La loi stipule que la famille ou les proches disposent de 6 jours au maximum pour s’occuper du corps du défunt, c’est-à-dire l’enterrer (inhumation) (6) ou l’incinérer (Passé ce délai, "si personne n’est venu réclamer le corps, on peut entamer ce que l’on appelle des démarches pour une inhumation administrative. Les communes des lieux de décès se chargent alors d’enterrer leurs morts. Une tombe individuelle est attribuée à chaque défunt pendant 5 ans. Si au bout de 5 ans personne ne s’est manifesté, le défunt sera exhumé, envoyé en crémation et ses cendres seront dispersées dans le cimetière de la commune qui s’est occupée du décès."
A noter : les familles ou les proches se manifestant tardivement peuvent "demander à ce qu’il y ait une exhumation pour pouvoir rapprocher le corps d’un caveau familial ou même un transport vers l’étranger, ajoute Mme Tolilat-Huet. Tout cela s’organise avec le cimetière où a été enterré le patient."
Peut-on récupérer les biens du défunt ?
Lors d’une hospitalisation, le patient est invité à n’apporter que des objets de faible valeur pour éviter les vols, les pertes ou les détériorations. S’il est en possession d’objets de valeur (argent, carte bancaire, papiers d’identité, bijoux, clés d’appartement, etc.), ceux-ci devront être remis au régisseur de l’établissement.
Si le patient décède , la famille ou les proches peuvent récupérer les biens du défunt à l’hôpital, mais la procédure est "très réglementée", prévient Yannick Tolila-Huet. "Tous les objets de faible valeur sont remis facilement à la famille ou aux proches, en revanche, les objets de valeur ne seront remis qu’aux héritiers, ce qui prend beaucoup plus de temps. C’est donc aux familles et aux proches de s’organiser en amont, car parfois, cela peut poser de gros problèmes, comme pour récupérer des documents importants qui se trouvent dans l’appartement du défunt mais auquel on n’a pas accès parce que l’on ne peut pas avoir les clés."
Mort à l’hôpital : les frais sont-ils à la charge de l’entourage ?

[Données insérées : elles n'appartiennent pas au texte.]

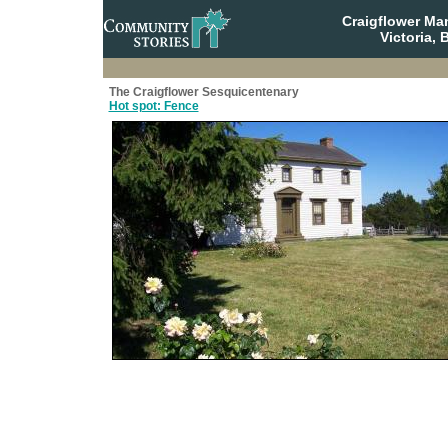
Craigflower Ma
Victoria, 
The Craigflower Sesquicentenary
Hot spot: Fence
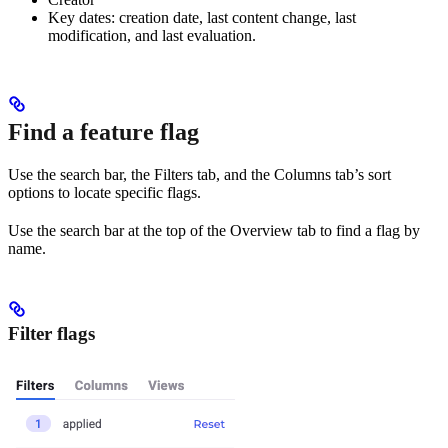
Key dates: creation date, last content change, last
modification, and last evaluation.
Find a feature flag
Use the search bar, the Filters tab, and the Columns tab’s sort
options to locate specific flags.
Use the search bar at the top of the Overview tab to find a flag by
name.
Filter flags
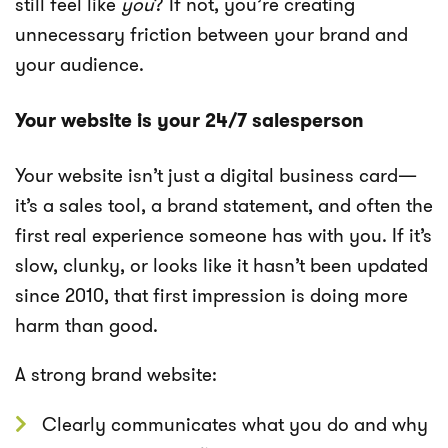
still feel like
you
? If not, you’re creating
unnecessary friction between your brand and
your audience.
Your website is your 24/7 salesperson
Your website isn’t just a digital business card—
it’s a sales tool, a brand statement, and often the
first real experience someone has with you. If it’s
slow, clunky, or looks like it hasn’t been updated
since 2010, that first impression is doing more
harm than good.
A strong brand website:
Clearly communicates what you do and why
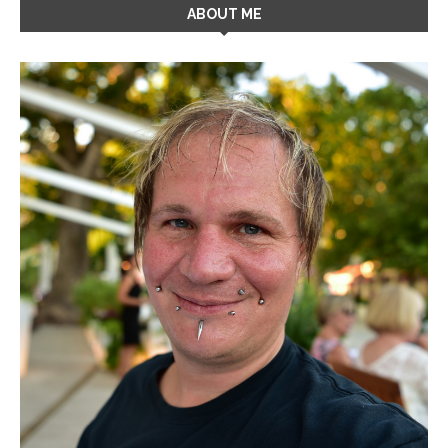
ABOUT ME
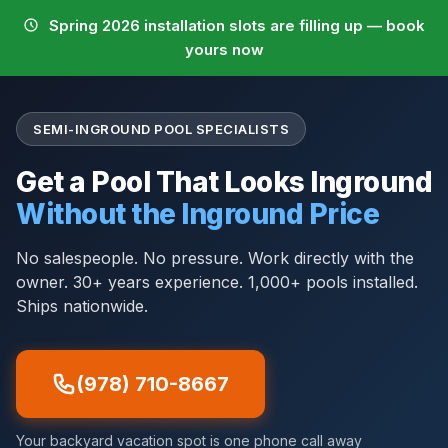
Spring 2026 installation slots are filling up — book
yours now
SEMI-INGROUND POOL SPECIALISTS
Get a Pool That Looks Inground
Without the Inground Price
No salespeople. No pressure. Work directly with the
owner. 30+ years experience. 1,000+ pools installed.
Ships nationwide.
(978) 710-8667
Your backyard vacation spot is one phone call away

Il faut savoir que les établissements de santé de l’AP-HP prennent en charge tous les frais liés aux soins apportés au défunt, de la toilette mortuaire au dépôt, au séjour et aux soins prodigués dans la chambre mortuaire. Ce qui n’est pas le cas de tous les hôpitaux : "en général, les autres établissements facturent à partir du troisième jour passé dans la chambre mortuaire", explique Yannick Tolila-Huet. Les tarifs varient selon les hôpitaux. Par ailleurs, les obsèques, organisées par les pompes funèbres, sont entièrement à la charge de l’entourage ; "c’est aux familles de trouver des pompes funèbres et de décider avec elles de ce qu’elles veulent pour leur proche."
En revanche, cette offre de l’AP-HP pourrait être amenée à disparaître, pour des raisons pratiques : "Les corps restent de plus en plus longtemps, on a de moins en moins de place donc malheureusement la seule chose qui nous permettra de faire un peu pression, ça va être un jour de facturer", avoue la cadre de santé.
(1)"594 000 personnes décédées en France en 2016, pour un quart d’entre elles à leur domicile". Insee. 12 octobre 2017.
(2)"Article R2223-93". Legifrance.
(3)"Article R1112-69". Legifrance.
(4)"La mort à l'hôpital". Inspection générale des affaires sociales. Novembre 2009.
(5)"Article R2223-90". Legifrance.
(6)"Inhumation". Administration française. Mis à jour le 25 septembre 2018.
(7)"Crémation". Administration française. Mis à jour le 26 septembre 2018.